◆ DATA SUPPLIED ◆
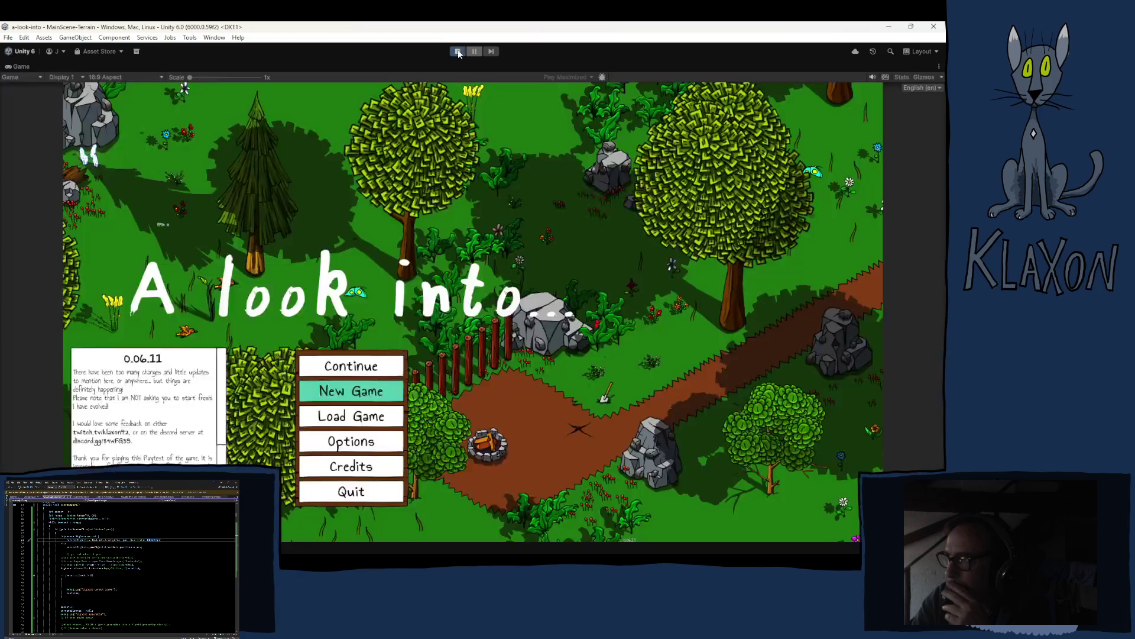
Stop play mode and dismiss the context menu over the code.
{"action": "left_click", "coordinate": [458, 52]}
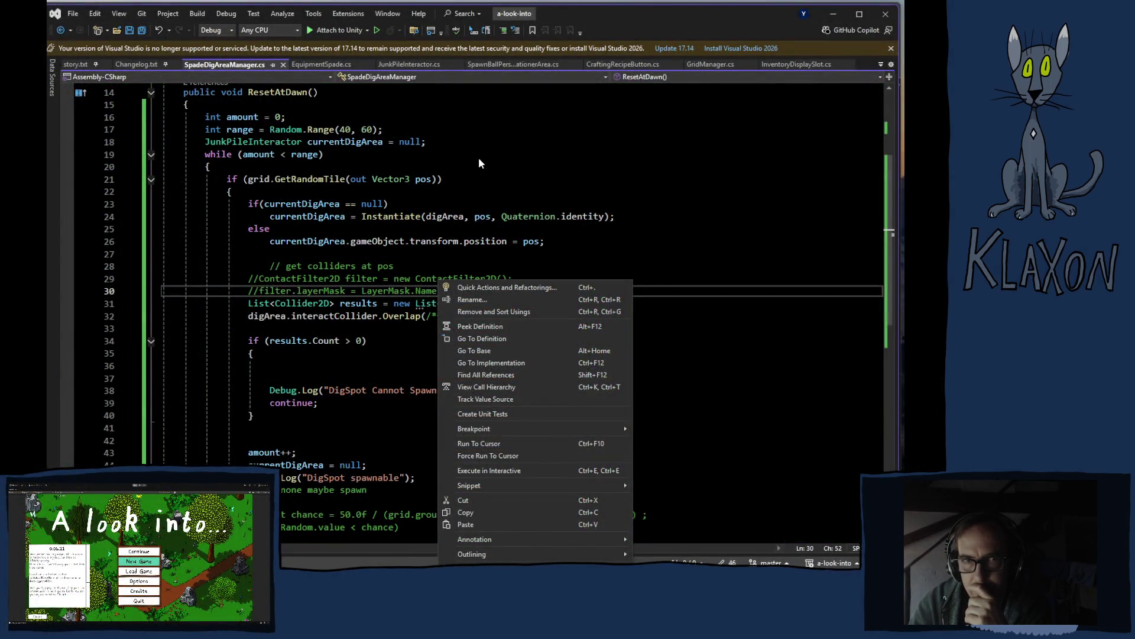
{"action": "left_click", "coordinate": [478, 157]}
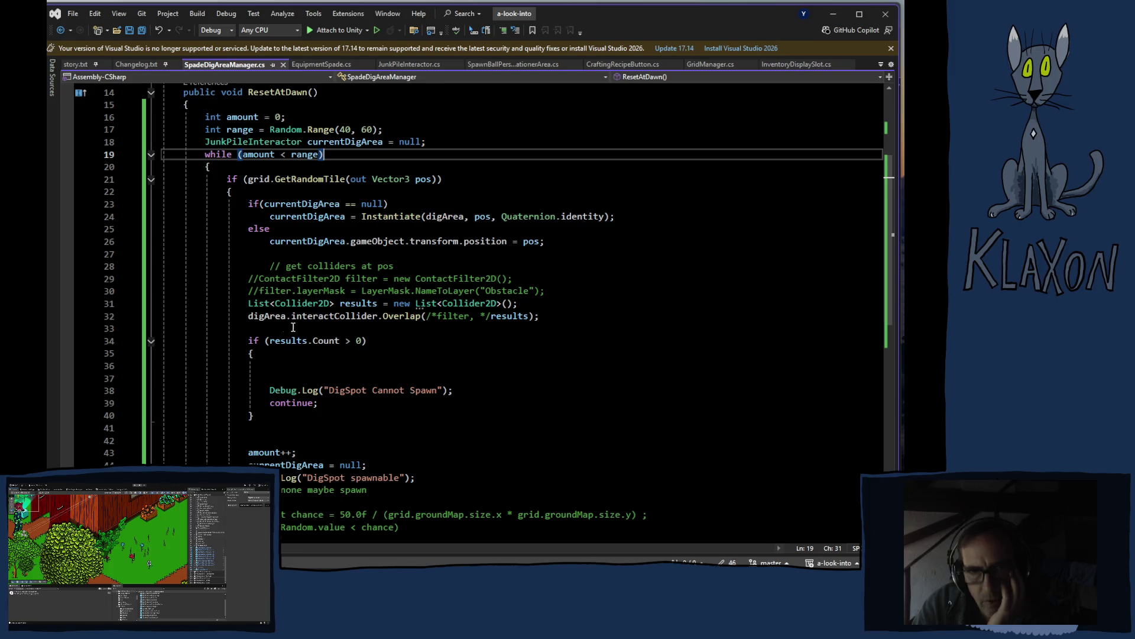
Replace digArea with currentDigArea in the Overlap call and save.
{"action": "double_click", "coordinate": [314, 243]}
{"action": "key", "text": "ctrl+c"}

◆ TASK OBJECTIVE ◆
Bring together every line in the entries that holds the string "action".

◆ ANSWER SECTION ◆
{"action": "left_click", "coordinate": [458, 52]}
{"action": "left_click", "coordinate": [478, 157]}
{"action": "double_click", "coordinate": [314, 243]}
{"action": "key", "text": "ctrl+c"}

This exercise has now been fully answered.